Are you ready to generate more awareness for your brand? Consider becoming a sponsor of The AI Impact Tour. Learn more about opportunities here.
Nous Research, a private applied research group known for publishing open source work in the LLM domain, has released a lightweight vision and language model called Nous Hermes 2 Vision.
Available through Hugging Face, the open source model is based on the company’s previous OpenHermes-2.5-Mistral-7B model and provides vision capabilities, including the ability to display images and extract text information from visual content.
However, shortly after launch, it was discovered that the model was outperforming than expected, leading to technical glitches and the project’s eventual name change to the Hermes 2 Vision Alpha. The company is expected to continue with a more stable version, providing similar benefits but with fewer bugs.
Nous Hermes 2 Vision Alpha
The Nous vision model, named after Hermes, the Greek messenger of the gods, is designed to be a system that navigates “the complex intricacies of human discourse with heavenly finesse.” It leverages image data provided by a user and combines that visual information with its learnings to provide detailed responses in natural language.
The AI Impact Tour
Connect with the enterprise AI community at VentureBeat’s AI Impact Tour coming to a city near you!
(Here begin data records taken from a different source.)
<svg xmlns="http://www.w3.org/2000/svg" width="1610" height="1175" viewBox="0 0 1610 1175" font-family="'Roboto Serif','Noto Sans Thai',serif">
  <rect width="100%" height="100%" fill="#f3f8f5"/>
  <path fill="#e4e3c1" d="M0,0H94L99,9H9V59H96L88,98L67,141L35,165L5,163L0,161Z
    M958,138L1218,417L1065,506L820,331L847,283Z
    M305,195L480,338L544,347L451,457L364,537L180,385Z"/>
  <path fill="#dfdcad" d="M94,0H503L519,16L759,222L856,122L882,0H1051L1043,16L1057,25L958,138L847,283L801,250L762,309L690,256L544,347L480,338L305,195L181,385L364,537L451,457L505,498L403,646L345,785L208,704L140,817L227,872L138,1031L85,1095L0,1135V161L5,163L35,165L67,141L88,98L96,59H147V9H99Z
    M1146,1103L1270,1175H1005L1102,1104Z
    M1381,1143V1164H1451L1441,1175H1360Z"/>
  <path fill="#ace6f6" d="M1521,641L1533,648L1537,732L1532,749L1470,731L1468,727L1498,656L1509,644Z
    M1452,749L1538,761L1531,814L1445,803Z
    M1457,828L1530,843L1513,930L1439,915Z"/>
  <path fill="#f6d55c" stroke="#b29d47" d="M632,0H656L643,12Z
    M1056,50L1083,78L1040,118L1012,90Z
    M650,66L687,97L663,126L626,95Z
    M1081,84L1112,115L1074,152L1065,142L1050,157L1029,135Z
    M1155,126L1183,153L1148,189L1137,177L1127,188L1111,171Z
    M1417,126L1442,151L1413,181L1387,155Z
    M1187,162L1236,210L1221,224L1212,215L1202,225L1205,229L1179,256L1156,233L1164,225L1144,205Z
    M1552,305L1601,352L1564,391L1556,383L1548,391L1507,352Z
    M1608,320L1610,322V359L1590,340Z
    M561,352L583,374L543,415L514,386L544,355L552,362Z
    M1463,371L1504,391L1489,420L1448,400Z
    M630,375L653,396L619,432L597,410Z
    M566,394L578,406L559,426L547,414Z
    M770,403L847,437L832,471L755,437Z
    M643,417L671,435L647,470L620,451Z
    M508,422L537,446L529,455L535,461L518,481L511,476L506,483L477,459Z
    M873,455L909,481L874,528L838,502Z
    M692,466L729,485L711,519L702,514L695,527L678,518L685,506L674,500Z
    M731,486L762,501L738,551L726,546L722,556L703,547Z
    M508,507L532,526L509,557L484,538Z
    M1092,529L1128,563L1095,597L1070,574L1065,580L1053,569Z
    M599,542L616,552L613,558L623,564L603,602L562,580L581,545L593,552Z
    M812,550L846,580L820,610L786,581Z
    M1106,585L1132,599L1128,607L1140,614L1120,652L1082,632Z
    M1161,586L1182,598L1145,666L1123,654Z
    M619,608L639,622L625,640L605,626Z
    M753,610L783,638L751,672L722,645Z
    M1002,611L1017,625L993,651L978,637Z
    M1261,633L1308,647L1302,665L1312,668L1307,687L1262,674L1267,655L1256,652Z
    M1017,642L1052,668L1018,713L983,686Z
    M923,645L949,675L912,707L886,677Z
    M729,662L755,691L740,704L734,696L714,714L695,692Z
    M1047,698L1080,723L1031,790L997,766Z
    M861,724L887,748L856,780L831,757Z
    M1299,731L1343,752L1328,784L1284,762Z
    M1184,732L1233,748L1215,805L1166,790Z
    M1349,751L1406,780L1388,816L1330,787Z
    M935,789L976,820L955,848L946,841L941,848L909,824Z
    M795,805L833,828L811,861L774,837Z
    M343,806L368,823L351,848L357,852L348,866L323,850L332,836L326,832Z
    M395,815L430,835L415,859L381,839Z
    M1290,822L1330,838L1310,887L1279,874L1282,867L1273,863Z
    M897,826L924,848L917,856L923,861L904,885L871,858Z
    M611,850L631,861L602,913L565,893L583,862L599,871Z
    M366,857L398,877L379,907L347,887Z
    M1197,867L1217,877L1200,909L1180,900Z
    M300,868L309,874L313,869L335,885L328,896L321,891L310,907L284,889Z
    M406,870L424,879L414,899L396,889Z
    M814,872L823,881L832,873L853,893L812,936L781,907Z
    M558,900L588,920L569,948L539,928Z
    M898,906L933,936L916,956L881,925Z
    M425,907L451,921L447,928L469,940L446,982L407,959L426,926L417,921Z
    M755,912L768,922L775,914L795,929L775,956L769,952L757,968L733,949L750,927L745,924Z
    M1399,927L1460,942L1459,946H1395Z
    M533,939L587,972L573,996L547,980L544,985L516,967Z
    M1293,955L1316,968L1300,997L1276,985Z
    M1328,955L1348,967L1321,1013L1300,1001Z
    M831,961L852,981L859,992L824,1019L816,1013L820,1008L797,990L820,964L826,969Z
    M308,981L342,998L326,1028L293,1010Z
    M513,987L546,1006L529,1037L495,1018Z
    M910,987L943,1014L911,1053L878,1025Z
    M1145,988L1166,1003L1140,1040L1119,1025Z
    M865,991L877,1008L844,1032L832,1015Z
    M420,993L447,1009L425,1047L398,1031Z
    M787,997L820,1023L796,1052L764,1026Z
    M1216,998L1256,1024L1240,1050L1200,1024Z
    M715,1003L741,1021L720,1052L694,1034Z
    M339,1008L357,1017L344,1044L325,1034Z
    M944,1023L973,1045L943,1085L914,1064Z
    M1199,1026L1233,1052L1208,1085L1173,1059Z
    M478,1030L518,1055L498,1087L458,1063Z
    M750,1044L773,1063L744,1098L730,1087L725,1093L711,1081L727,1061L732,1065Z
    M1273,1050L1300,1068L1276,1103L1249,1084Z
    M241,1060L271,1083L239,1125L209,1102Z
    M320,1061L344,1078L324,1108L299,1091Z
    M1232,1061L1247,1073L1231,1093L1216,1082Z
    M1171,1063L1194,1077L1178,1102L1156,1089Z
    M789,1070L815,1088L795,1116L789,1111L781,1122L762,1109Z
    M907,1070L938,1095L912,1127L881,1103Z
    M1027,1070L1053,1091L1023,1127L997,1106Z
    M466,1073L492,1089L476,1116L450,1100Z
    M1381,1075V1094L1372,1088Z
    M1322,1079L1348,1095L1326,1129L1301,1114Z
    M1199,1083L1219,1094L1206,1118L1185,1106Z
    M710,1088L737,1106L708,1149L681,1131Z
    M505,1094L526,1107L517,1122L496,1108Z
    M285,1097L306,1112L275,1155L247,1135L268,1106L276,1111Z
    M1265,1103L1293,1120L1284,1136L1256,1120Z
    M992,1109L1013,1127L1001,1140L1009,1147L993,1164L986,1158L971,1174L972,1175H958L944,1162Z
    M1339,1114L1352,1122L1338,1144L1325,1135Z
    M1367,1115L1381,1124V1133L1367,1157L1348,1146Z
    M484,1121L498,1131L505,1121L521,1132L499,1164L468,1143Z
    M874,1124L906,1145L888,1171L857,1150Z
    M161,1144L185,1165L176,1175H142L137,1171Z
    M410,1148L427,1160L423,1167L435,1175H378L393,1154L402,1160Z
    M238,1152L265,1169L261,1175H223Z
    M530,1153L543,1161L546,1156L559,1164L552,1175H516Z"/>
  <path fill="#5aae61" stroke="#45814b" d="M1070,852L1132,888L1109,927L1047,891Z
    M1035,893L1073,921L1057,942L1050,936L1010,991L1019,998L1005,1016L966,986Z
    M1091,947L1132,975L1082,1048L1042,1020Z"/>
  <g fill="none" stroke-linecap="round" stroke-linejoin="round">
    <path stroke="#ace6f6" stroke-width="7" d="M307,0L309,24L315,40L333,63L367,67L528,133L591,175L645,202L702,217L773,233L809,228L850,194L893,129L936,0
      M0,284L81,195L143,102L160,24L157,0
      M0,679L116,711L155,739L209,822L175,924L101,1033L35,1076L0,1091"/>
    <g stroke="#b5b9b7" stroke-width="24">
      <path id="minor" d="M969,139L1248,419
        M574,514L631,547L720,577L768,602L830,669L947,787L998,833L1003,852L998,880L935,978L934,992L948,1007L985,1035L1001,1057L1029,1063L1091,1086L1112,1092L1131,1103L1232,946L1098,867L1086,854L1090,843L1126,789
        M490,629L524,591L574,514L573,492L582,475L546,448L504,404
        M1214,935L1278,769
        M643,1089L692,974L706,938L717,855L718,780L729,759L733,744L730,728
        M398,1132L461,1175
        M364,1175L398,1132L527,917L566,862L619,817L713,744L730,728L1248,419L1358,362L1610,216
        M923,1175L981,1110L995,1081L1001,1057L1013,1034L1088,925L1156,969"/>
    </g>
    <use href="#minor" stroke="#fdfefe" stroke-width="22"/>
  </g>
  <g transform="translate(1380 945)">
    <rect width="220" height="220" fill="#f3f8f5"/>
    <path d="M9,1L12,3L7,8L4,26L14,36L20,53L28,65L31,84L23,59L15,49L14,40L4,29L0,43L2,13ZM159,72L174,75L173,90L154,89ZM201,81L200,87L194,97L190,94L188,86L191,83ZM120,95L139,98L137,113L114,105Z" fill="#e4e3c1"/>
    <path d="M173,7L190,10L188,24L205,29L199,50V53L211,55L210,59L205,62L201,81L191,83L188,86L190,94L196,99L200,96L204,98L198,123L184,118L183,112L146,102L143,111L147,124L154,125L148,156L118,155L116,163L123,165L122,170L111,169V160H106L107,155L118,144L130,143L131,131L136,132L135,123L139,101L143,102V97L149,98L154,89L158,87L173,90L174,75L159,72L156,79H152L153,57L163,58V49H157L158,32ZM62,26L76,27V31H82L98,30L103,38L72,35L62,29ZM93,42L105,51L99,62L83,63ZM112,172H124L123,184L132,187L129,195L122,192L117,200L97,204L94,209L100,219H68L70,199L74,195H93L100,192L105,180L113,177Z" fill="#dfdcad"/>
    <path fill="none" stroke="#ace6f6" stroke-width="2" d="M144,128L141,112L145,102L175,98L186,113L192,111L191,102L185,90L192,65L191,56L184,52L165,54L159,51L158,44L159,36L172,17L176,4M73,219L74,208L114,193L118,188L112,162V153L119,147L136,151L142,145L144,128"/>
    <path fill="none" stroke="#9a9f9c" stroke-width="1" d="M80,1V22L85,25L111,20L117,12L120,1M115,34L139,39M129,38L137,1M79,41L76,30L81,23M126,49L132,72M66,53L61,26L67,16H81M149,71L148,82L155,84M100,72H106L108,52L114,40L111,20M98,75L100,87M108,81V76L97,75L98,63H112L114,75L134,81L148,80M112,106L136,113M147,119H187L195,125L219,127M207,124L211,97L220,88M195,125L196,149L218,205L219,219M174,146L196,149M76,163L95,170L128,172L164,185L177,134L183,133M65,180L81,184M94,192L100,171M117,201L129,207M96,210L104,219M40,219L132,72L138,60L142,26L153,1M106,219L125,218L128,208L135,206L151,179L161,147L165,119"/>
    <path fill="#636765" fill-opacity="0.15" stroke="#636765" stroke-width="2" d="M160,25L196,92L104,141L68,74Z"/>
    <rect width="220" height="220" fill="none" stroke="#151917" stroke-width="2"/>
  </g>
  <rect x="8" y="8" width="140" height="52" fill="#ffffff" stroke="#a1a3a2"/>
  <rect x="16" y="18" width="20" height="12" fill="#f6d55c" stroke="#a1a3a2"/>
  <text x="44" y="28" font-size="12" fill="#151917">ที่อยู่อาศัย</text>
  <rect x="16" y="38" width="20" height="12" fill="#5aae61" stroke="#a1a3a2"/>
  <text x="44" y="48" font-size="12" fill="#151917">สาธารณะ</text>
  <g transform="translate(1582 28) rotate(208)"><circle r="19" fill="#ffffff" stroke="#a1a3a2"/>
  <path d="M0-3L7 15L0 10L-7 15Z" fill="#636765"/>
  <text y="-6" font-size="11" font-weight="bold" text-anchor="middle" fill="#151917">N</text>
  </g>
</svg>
For example, you could analyze a user’s image and detail different aspects of what it contains. The co-founder of Nous, who calls himself Teknio in Xshared a test screenshot in which the LLM was able to analyze a photo of a burger and determine if it would be unhealthy for the burger and why.
While ChatGPT, based on GPT-4V, also provides the ability to display images, Nous’ open source offering differentiates itself with two key improvements.
First, unlike traditional approaches that rely on substantial 3B vision encoders, Nous Hermes 2 Vision leverages SigLIP-400M. This not only streamlines the architecture of the model, making it lighter than its counterparts, but also helps improve performance on vision and language tasks.
Second, it has been trained on a custom dataset enriched with function calls. This allows users to give the model a label
“This distinctive addition transforms Nous-Hermes-2-Vision into a vision-language action model. Developers now have a versatile tool at their disposal, ready to create a host of ingenious automations,” the company writes on the model’s Hugging Face page.
Other datasets used to train the model were LVIS-INSTRUCT4V, ShareGPT4V, and OpenHermes-2.5 conversations.
Despite the differentiations, problems persist at this stage
While Nous’ vision-language model is available for research and development, its initial use has shown that it is far from perfect.
Shortly after the launch, the co-founder published a post saying that something was wrong with the model and that it was hallucinating a lot, spamming EOS tokens, etc. The model was later renamed the alpha version.
“I see people talk about ‘hallucinations’ and yes, it’s pretty bad. I also knew this because LLM based is an uncensored model. I will make an updated version of this at the end of the month to resolve these issues,” Quan Nguyen, the researcher leading AI efforts at Nous, wrote on X.
Questions submitted by VentureBeat regarding the issues remained unanswered at the time of writing.
That said, Nguyen noted in another post that the function calling capability still works well if the user defines a good schema. He also said that she will launch a dedicated model for function calls if user feedback is good enough.
So far, Nous Research has released 41 open source models with different architectures and capabilities as part of its Hermes, YaRN, Capybara, Puffin and Obsidian series.
VentureBeat’s mission is to be a digital marketplace for technical decision makers to gain insights into transformative business technology and transact. Discover our Briefings.